══ Given records
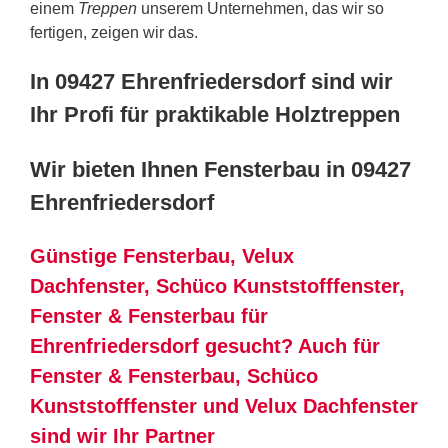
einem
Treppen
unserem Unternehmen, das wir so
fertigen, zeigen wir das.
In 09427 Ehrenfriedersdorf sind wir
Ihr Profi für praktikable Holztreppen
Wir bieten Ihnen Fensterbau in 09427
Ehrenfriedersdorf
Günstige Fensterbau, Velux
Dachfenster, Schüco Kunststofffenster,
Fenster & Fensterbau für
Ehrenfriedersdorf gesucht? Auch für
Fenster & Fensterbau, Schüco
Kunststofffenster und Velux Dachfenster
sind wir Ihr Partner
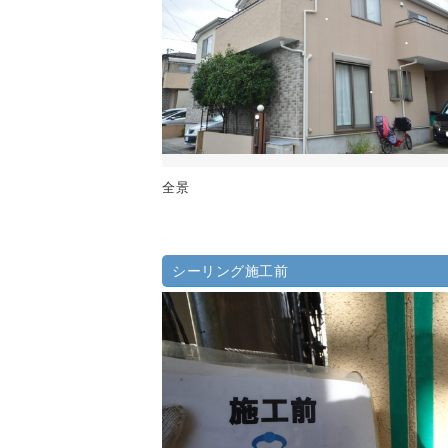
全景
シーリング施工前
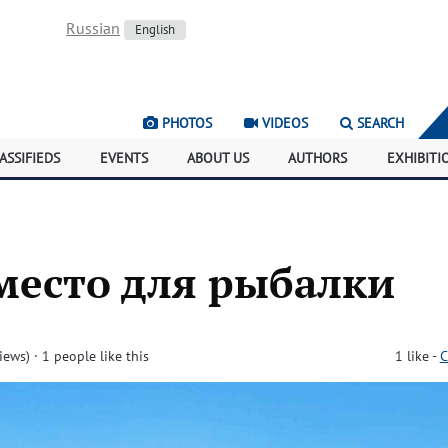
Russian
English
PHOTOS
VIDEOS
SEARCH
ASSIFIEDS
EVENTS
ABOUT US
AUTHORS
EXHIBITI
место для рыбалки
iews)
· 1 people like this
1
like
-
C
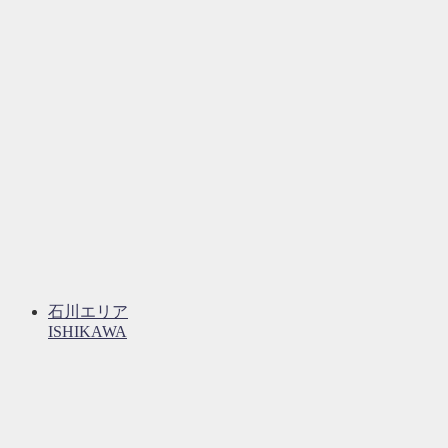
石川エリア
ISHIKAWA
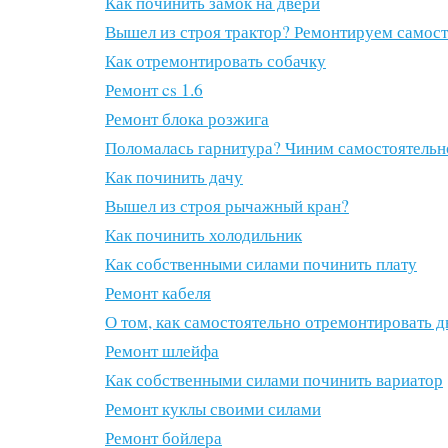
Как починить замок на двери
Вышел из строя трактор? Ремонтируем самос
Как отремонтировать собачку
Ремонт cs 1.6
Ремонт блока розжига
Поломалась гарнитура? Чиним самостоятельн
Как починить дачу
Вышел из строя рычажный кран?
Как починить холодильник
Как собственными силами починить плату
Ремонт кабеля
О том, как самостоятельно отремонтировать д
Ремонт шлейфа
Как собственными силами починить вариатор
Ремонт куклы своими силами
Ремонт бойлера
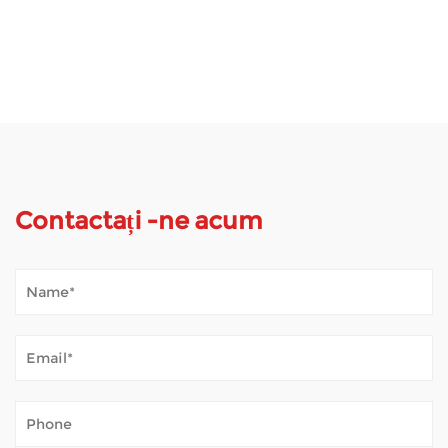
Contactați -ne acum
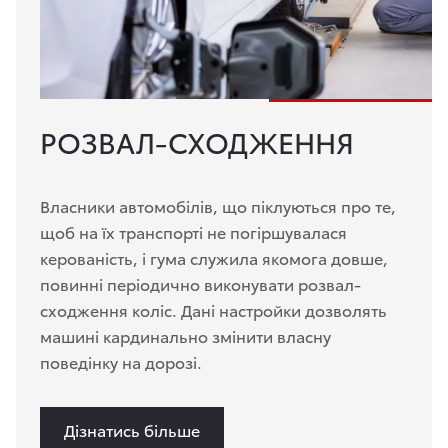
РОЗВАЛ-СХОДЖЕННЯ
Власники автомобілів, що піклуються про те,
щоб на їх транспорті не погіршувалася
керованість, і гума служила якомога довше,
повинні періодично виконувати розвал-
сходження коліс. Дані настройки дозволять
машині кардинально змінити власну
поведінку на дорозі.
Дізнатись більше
════
**Instruction:**
Whenever a line in the data holds "отремонтировать", copy that line.

**Answer space:**
Как отремонтировать собачку
О том, как самостоятельно отремонтировать д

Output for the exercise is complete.